> _Assigned task a_
Reproduce the dataset entries word for word, from the line containing "What is the range" through the last line of the entries.

> _Passage shown_
Questions tagged [nfs]

Network File System (NFS) is a network file system protocol originally developed by Sun Micro systems in 1984, allowing a user on a client computer to access files over a network in a manner similar to how local storage is accessed. NFS, like many other protocols, builds on the Open Network Computing Remote Procedure Call (ONC RPC) system. The Network File System is an open standard defined in RFCs.

Original NFS version

The implementation details are defined in RFC 1094. Sun used version 1 only for in-house experimental purposes. When the development team added substantial changes to NFS version 1 and released it outside of Sun, they decided to release the new version as v2, so that version interoperation and RPC version fall back could be tested.

> _Assigned task b_
Pick up the passage on the Network File System after its last sentence and continue it.

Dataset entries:

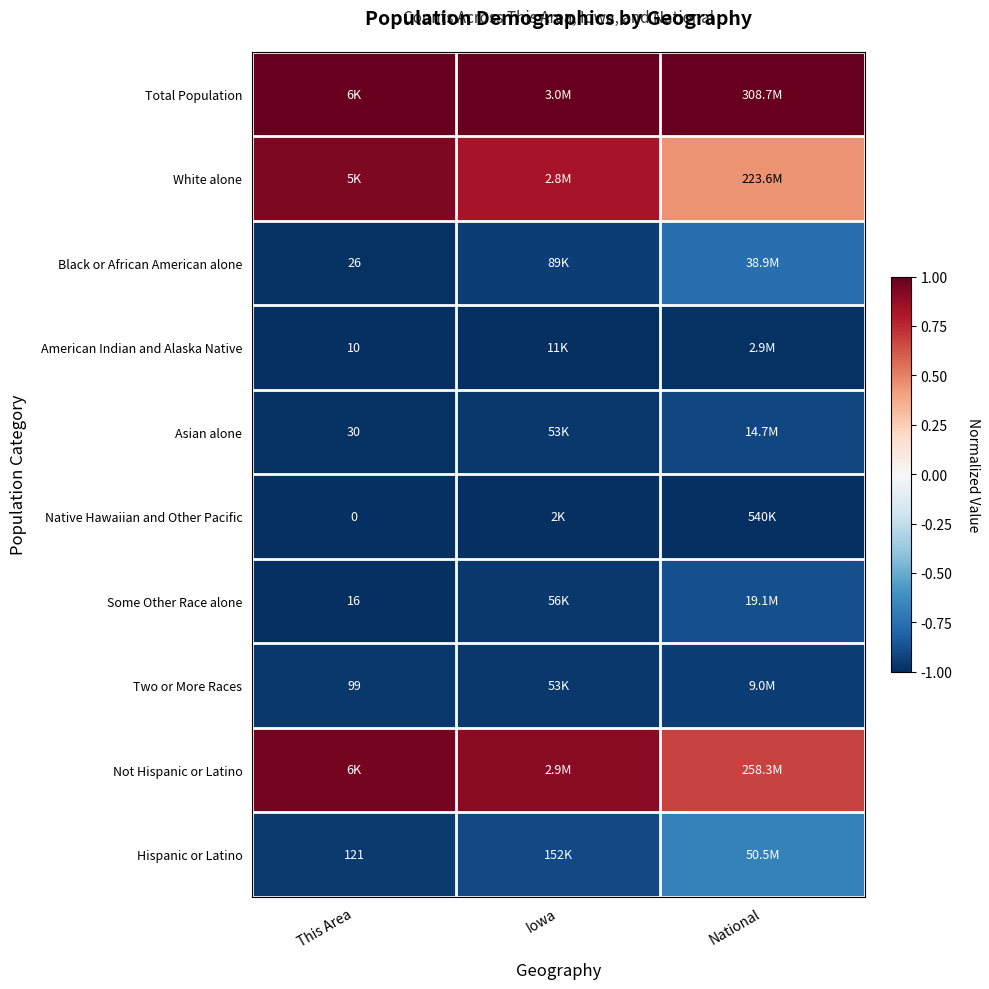

Between National and Iowa, which is larger?

National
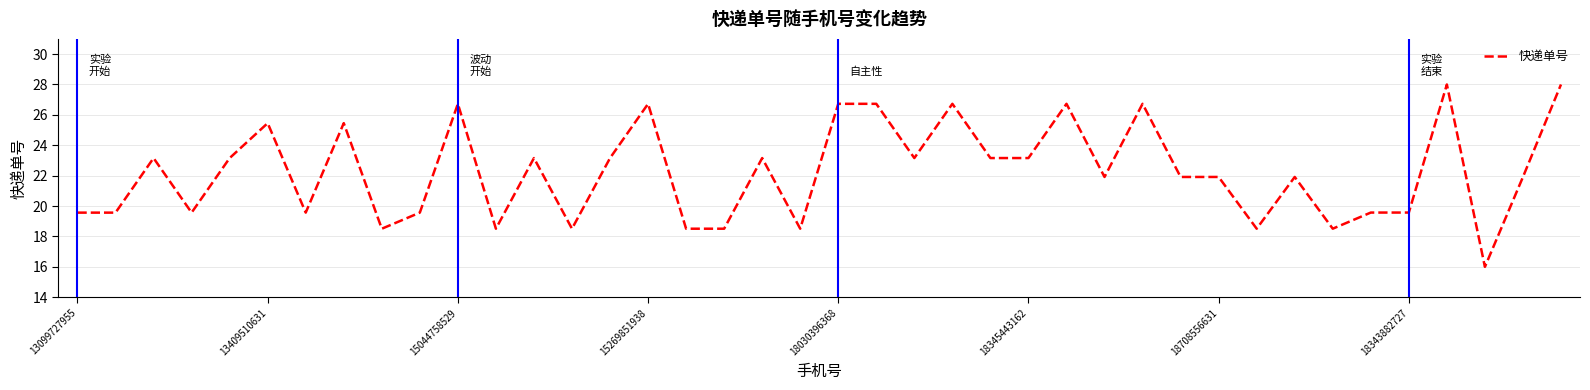

What is the smallest value displayed?

16.0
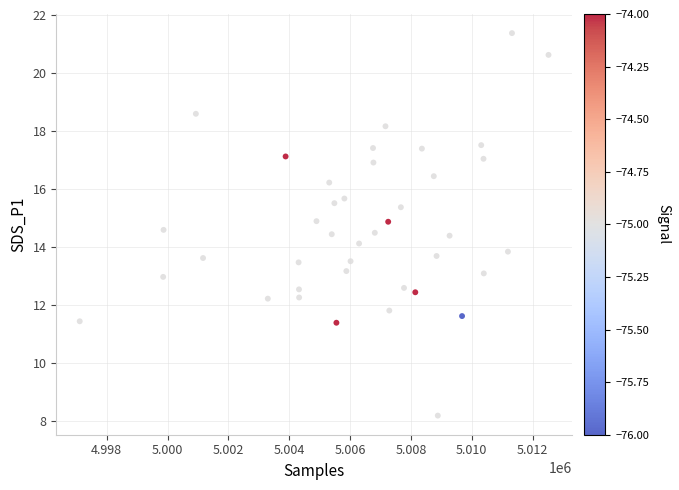

What is the range of X values (max minus min)?

15410.0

> _Answer area a_
What is the range of X values (max minus min)?

15410.0

> _Answer area b_
NFSv2

Version 2 of the protocol (defined in RFC 1094, March 1989) originally operated entirely over UDP. Its designers meant to keep the protocol stateless, with locking (for example) implemented outside of the core protocol. NFSv2 only allowed the first 2 GB of a file to be read.

NFSv3

Version 3 (RFC 1813, June 1995) added:

  • support for 64-bit file sizes and offsets, to handle files larger than 2 gigabytes (GB)
  • support for asynchronous writes on the server, to improve write performance
  • additional file attributes in many replies, to avoid the need to re-fetch them
  • a READDIRPLUS operation, to get file handles and attributes along with file names when scanning a directory
  • assorted other improvements.

At the time of introduction of Version 3, vendor support for TCP as a transport-layer protocol began increasing. While several vendors had already added support for NFS Version 2 with TCP as a transport, Sun Micro systems added support for TCP as a transport for NFS at the same time it added support for Version 3. Using TCP as a transport made using NFS over a WAN more feasible.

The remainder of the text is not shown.